Sartisky's anger masked a certain level of fear. His organization, an affiliate of the National Endowment of the Humanities, counts on the quarterly publication to keep its mission as the statewide cultural agency of Louisiana in front of donors. And even before Katrina hit, the $1.7 million it was scheduled to receive from state and federal organizations had been slashed by $200,000. After the storm, the LEH lost an additional $300,000.

While the magazine itself is not mailed with fundraising solicitations, it's the primary tool the organization, which funds documentary films, graduate seminars, museum exhibits and historical conferences that center on Louisiana, as well as broader-based national literacy and social studies programs. And one of its two annual fundraising efforts was scheduled to follow the issue.

The LEH collected the 1,500 copies the Houston mail drop had refused, bought 1,500 oversized envelopes and sent each magazine first class. “It cost us literally 10 times the price,” Sartisky says. Typically, the nonprofit pays about 29 cents for every 96-page issue it mails. The repackaged magazines cost the organization more than $3 each to ship.

“Going first class” proved to be a wise investment, as did the subsequent fundraising effort, which went — first class as well — to 2,200 donors who'd given at least $35, the minimum for LEH membership. (The magazine is available to non-members for $16 for four issues.)

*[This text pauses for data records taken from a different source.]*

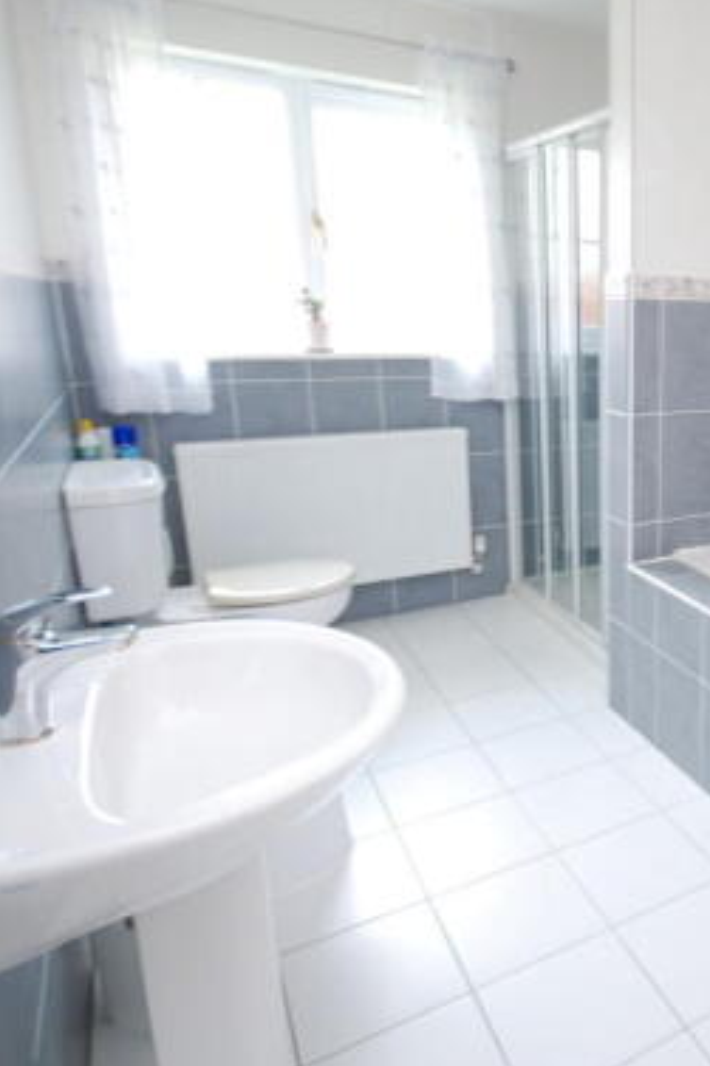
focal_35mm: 26
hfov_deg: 41.7
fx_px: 770
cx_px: 737
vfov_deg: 69.3
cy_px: 493
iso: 100
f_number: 4
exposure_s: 1/1.3
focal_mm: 10
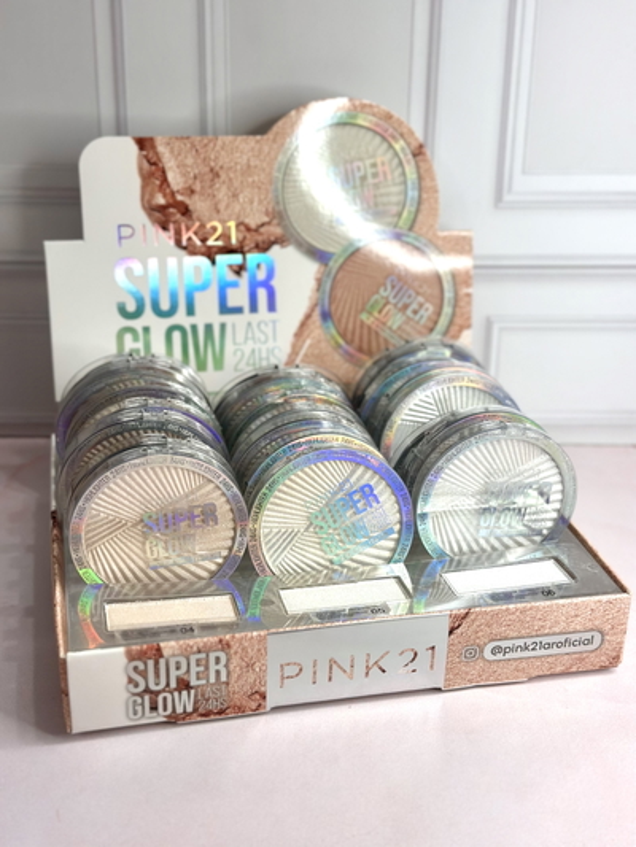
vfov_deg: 39.6
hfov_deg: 30.3
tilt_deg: -24.9
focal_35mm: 48
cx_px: 318
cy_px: 424
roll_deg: -1.5
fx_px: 1175
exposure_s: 1/227
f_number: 1.78
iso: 100
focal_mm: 6.86
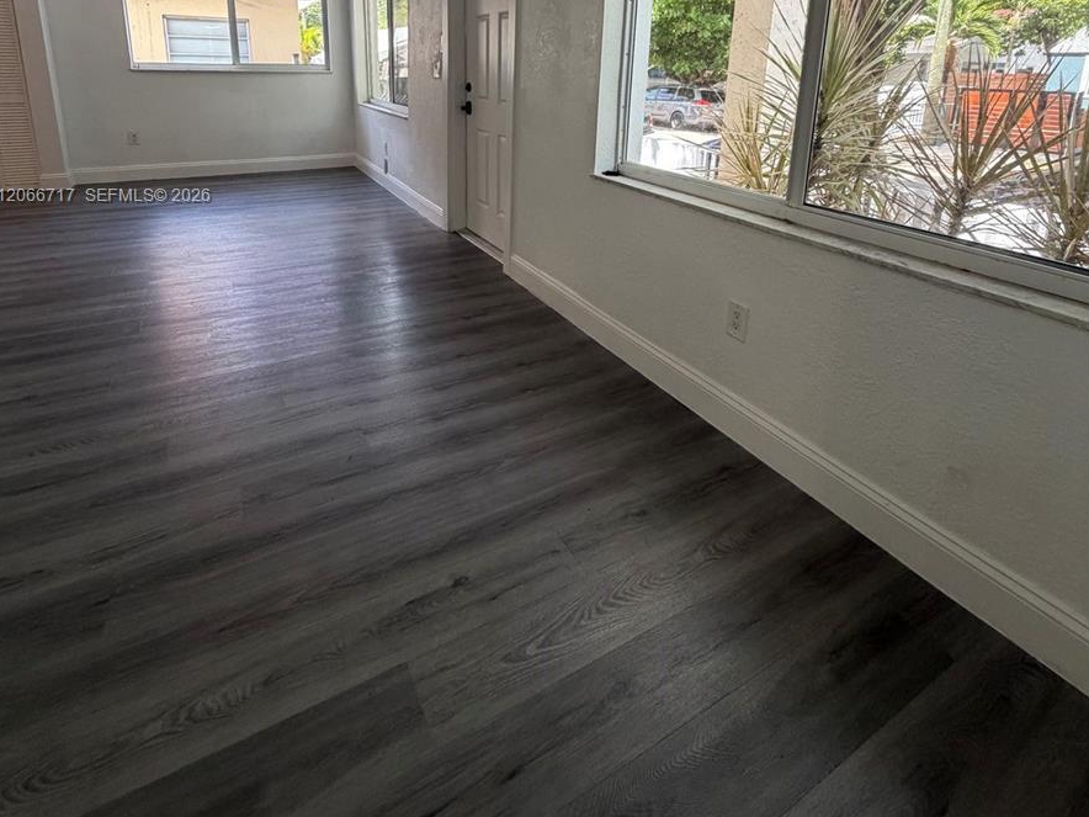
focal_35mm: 19
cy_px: 197
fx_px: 598
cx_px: 537
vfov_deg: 64.3
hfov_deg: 84.7
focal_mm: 2.22
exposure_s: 1/120
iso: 250
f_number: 2.2
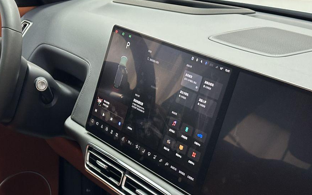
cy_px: 143
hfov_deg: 24.3
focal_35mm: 84
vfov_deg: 15.5
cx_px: 73
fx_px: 714
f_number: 1.78
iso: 320
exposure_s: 1/33
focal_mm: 6.86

Despite significant disruptions in first class delivery in New Orleans — “We're routinely getting mail two and three weeks late,” Sartisky says — the effort has pulled in $83,000, well above the $35,000 such solicitations normally generate. And that's without knowing how many donations simply haven't — and may never — be delivered.

In fact, response has been so good that the LEH has doubled its fundraising goal for 2006 to $230,000, up from the $115,000 it had forecast. Its spring mailing was scheduled to go out last month.

“Between damage to the economy and competing needs, we thought the competition would be fierce, but let's give some credit to the human heart,” Sartisky says. “Part of what makes us different is that three days after Katrina hit we were doing family literacy programs in the evacuee centers.”